In these areas, Eastern
Catholic leaders believe the Roman curia too frequently doesn’t get it.
In May 1998, for example,
the Vatican told the Ukrainian church not to ordain married men in Poland,
despite the fact that a married clergy has always been their tradition.
Also in North America and Australia, the roadblocks Rome puts up to the
ordination of married men, ostensibly for fear of compromising the discipline
of celibacy in the Latin church, is a constant source of frustration.
Another example. During
a coffee break at the conference , I spoke to Patriarch Gregory III Laham
of the Greek-Melkite church in Damascus, who complained that the monastic
system in Lebanon and Syria is “essentially Latin.” Among other things,
this means that the monasteries and convents in his territory report more
or less directly to Rome, bypassing his oversight. This is not how things
work in the Orthodox world, where monasteries are closely tied to the patriarch.
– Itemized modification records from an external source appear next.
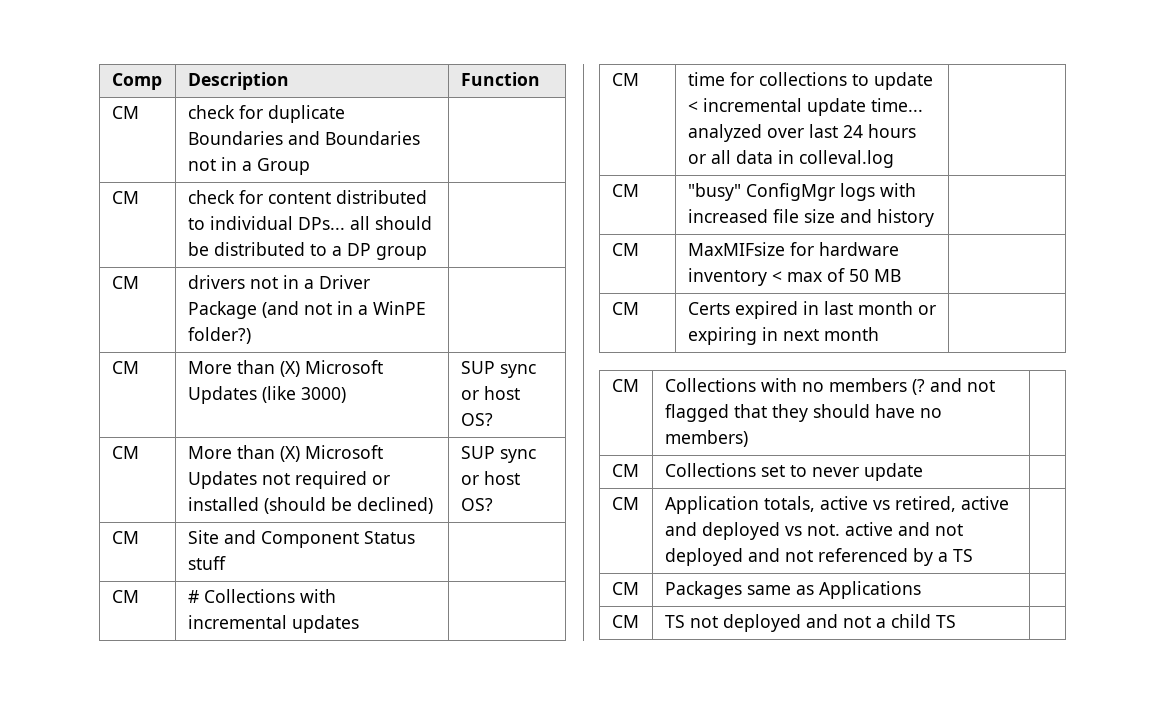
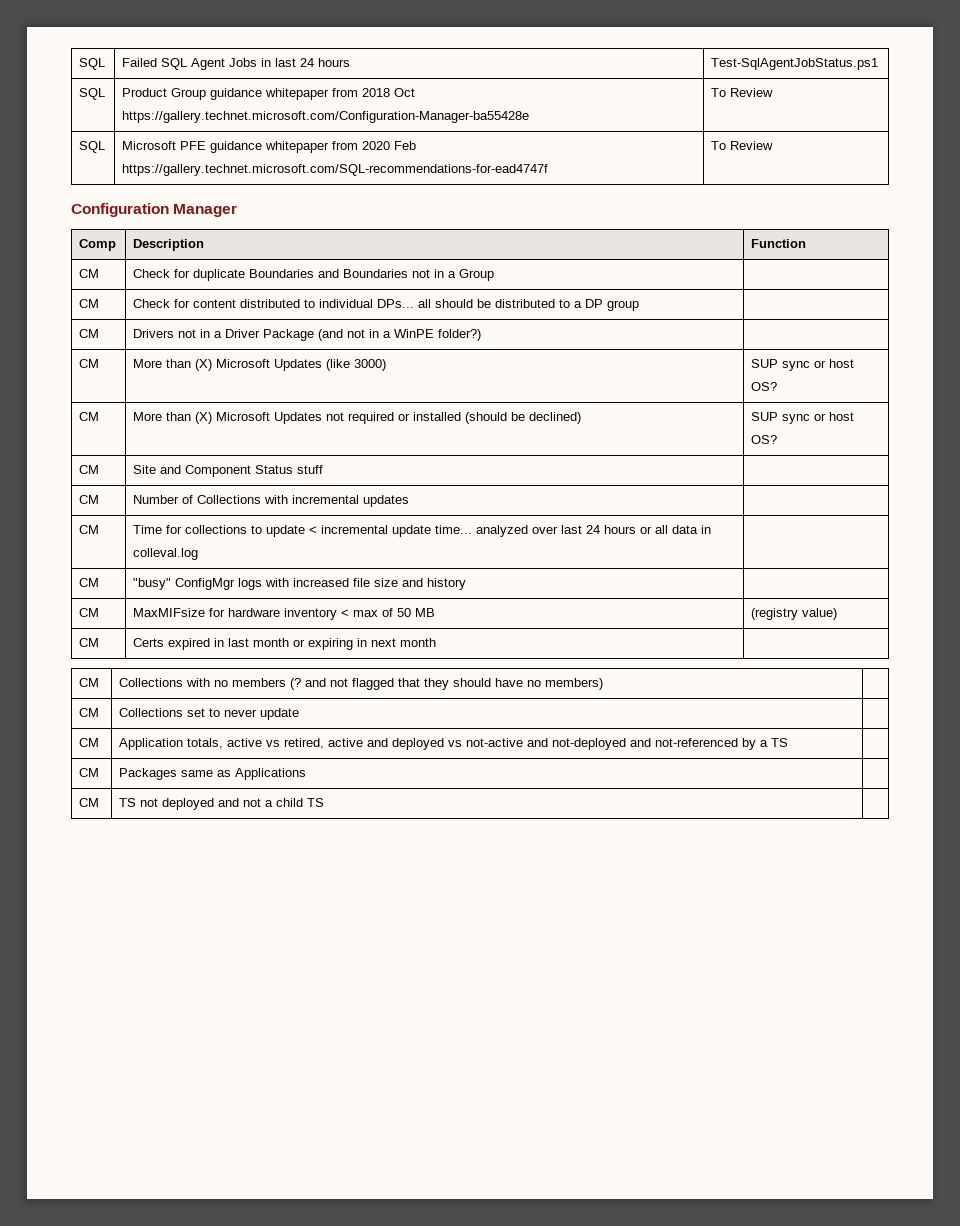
(111, 81) none -> [79,58,106,70] [122,58,351,70] [711,58,879,70] [79,88,106,100] [122,88,416,100] [122,111,530,123] [711,88,774,97] [79,141,106,153] [122,141,417,153] [122,164,549,176] [711,141,774,150] [71,203,238,217] SQL | Failed SQL Agent Jobs in last 24 hours | Test-SqlAgentJobStatus.ps1 // SQL | Product Group guidance whitepaper from 2018 Oct https://gallery.technet.microsoft.com/Configuration-Manager-ba55428e | To Review // SQL | Microsoft PFE guidance whitepaper from 2020 Feb https://gallery.technet.microsoft.com/SQL-recommendations-for-ead4747f | To Review // Configuration Manager //
[187,105,235,119] check -> [133,269,171,278] Check
[187,190,235,204] check -> [133,299,171,308] Check
[187,275,245,289] drivers -> [133,329,175,338] Drivers
[187,590,199,603] # -> [133,495,194,504] Number of
[687,72,725,86] time -> [133,525,163,534] Time
(901, 275) none -> [751,608,838,620] (registry value)
[806,522,963,536] [664,548,908,566] not. active and not deployed and not referenced -> [466,738,739,750] not-active and not-deployed and not-referenced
Bottom line: In the Eastern
rite Catholics, we have yet another group asking Rome to relax its grip.
Of course, some frustration
with the home office is inevitable in any organization. Listening to bishops
on their ad limina visits, for example, I sometimes wonder what they would
talk about if they couldn’t complain about the curia.
Moreover, when one hears
laments about “the curia,” it should be understood that we’re talking about
the curia as a metaphor for centralized Roman power, not necessarily the
people in it. Sometimes curial officials themselves can be the best advocates
of local churches. Cardinal Ignace Moussa I Daoud, who runs the Congregation
for Eastern Churches, is certainly friendly to the case for this kind of
decentralization (he is himself from the Syrian Catholic rite).
Yet when one adds up
all the points of the compass from which calls for decentralization are
being heard today, from Cape Town to Kiev, from Brasilia to Bratislava,
it’s clear that in decentralization we have an issue that is likely to
cut teeth when a conclave rolls around.
* * *
One bit of trivia. We learned from
a talk on Nov. 19 that the Eastern code, issued in 1991, was the first
legal text of the Catholic church ever put into final form on a computer.
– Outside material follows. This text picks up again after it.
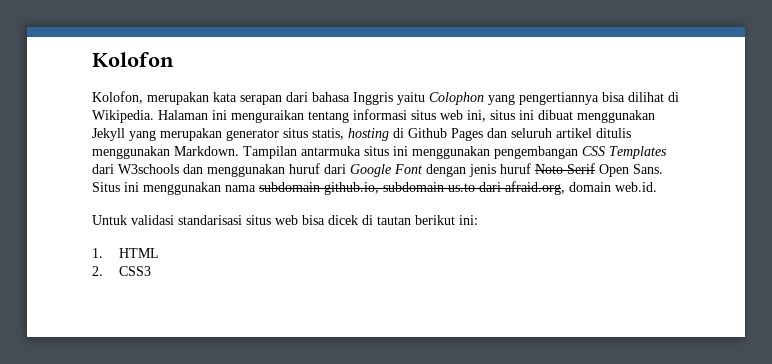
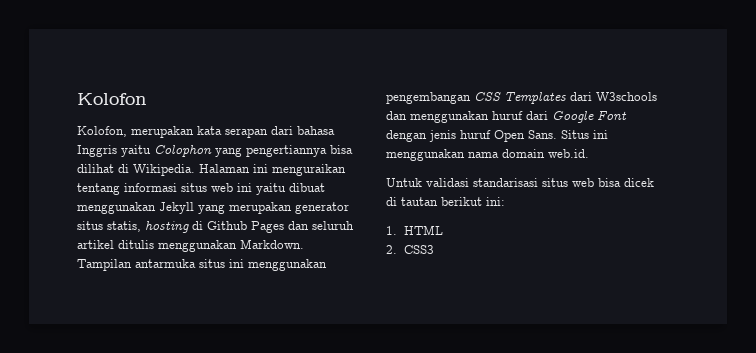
[467,110,534,122] ini, situs ini -> [237,183,286,195] ini yaitu
[535,163,595,174] Noto Serif -> (491, 134) none
[259,181,565,195] subdomain github.io, subdomain us.to dari afraid.org, -> (499, 155) none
I tracked down the man who did the work, the legendary Jesuit scholar Fr.
Ivan Zuzek, to ask the key question: What kind of computer? Turns out,
to my great delusion, that it was an IBM. I tried in my broken Italian
to explain Umberto Eco’s famous theory that IBMs are Protestant while the
Macintosh embodies counter-reformation Catholicism, but I could tell I
had lost my audience.
Finally, a book tip.
For readers who would like a basic survey of the Eastern Christian scene,
both Catholic and Orthodox, I can recommend with enthusiasm The Eastern
Christian Churches by Paulist Fr. Ron Roberson. It’s easy to read,
yet informative and comprehensive. Roberson is on the staff of the U.S.
bishops secretariat for ecumenical and interreligious affairs, and helped
out during the pope’s June trip to Ukraine.